If you have wondered how my wife managed on the back during this trip, she was amazingly happy and calm, taking some great footage with the GoPro which I have embedded as a YouTube clip at the beginning of this post. She is a brave one.
Our tour took us to historic sites such as Thap Bang Cham Tower, Bo Bo Hill (also known as Hilltop 55), Lady Buddha on the Son Tra Peninsula of Da Nang, rice fields, neighborhoods on back streets and more. It was a great experience to ride without seeing hardly another tourist at any of our stops except for our own group of six and there were no special stops to sell us tourist trinkets. We both agreed that this day trip was near the top of our list of things we have done on our gap year so far and we highly recommend it if you get the chance.
Information for Operating a Motorcycle in Vietnam
You may want to check your travel insurance policy before you ride. If you plan on riding pillion with one of the tour’s experienced riders, the legality of operating the bike will not be an issue. You will want to do some research before you decide to operate your own bike. It may be possible that if you are in an accident, your insurance may not cover your injuries or injuries to others. As always, look for the most current information at your embassy or a well-documented travel site but here are some things to know as of our March 2015 trip:
- You need a Vietnam driver’s license to operate any vehicle including a motorcycle/scooter over 50cc and International Driver’s Licenses should be accepted as of Jan 2015 – I used Australia’s Smart Traveler site to get the latest and they still warn that you need a local license
- There are reports that Vietnam will start recognizing International Driver’s Licenses in 2015 but as of this post in March, I haven’t found any official documentation that states they have implemented this policy.

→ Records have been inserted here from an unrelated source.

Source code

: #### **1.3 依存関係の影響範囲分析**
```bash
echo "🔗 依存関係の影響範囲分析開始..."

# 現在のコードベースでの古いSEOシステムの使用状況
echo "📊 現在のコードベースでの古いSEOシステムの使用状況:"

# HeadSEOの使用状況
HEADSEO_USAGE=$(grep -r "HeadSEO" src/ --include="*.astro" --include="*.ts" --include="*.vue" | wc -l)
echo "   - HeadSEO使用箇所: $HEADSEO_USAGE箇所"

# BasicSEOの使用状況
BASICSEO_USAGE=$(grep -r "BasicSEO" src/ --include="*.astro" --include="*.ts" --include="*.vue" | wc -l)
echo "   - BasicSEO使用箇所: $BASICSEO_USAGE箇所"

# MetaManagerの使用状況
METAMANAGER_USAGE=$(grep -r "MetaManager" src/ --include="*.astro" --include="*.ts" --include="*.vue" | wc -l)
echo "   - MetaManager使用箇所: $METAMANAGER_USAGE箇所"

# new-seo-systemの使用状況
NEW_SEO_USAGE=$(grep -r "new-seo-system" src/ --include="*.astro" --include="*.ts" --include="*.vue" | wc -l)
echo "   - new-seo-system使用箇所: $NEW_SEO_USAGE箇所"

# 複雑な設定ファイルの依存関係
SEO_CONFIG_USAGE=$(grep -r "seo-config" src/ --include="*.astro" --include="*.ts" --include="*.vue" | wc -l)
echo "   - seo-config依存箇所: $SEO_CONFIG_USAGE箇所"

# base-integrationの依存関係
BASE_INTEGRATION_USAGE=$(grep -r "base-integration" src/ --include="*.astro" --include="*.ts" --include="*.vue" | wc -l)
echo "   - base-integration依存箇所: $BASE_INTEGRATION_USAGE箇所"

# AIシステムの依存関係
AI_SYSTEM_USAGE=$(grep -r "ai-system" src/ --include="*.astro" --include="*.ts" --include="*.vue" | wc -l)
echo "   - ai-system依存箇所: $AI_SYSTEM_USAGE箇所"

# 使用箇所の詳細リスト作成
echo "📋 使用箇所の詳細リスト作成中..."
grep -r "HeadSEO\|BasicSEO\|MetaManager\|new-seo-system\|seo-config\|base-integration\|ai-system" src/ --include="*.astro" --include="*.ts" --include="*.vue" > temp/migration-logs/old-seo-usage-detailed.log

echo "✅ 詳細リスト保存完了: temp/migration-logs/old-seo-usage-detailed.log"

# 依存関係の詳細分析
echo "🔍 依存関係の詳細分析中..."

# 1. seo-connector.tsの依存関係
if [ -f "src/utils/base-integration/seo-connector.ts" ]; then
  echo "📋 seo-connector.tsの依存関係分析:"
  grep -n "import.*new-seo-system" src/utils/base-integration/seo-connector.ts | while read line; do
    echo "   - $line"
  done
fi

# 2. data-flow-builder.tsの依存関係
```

- To get a Vietnam drivers license, you will need to have a minimum 3 months visa (apparently not a tourist visa) and/or permanent residence. That being said, the majority of riders in Vietnam do not have a license either according to this article
- Your travel insurance may (most likely will not) cover you so you should look into this before you decide to ride. My comprehensive travel insurance coverage does not cover me for driving without a license. According to my contract, which covers motorcycle riding, you need to hold the correct Australian license for the vehicle you are driving including motorcycles and “it must be valid in the country that you are in.”
We get an offer to rent a motorcycle or scooter almost every day that we walk into town and we see tourists riding them as well, most likely illegally without even a motorcycle license, so they are easily available. That being said, just keep in mind what you are getting into before you go as with any travel destination.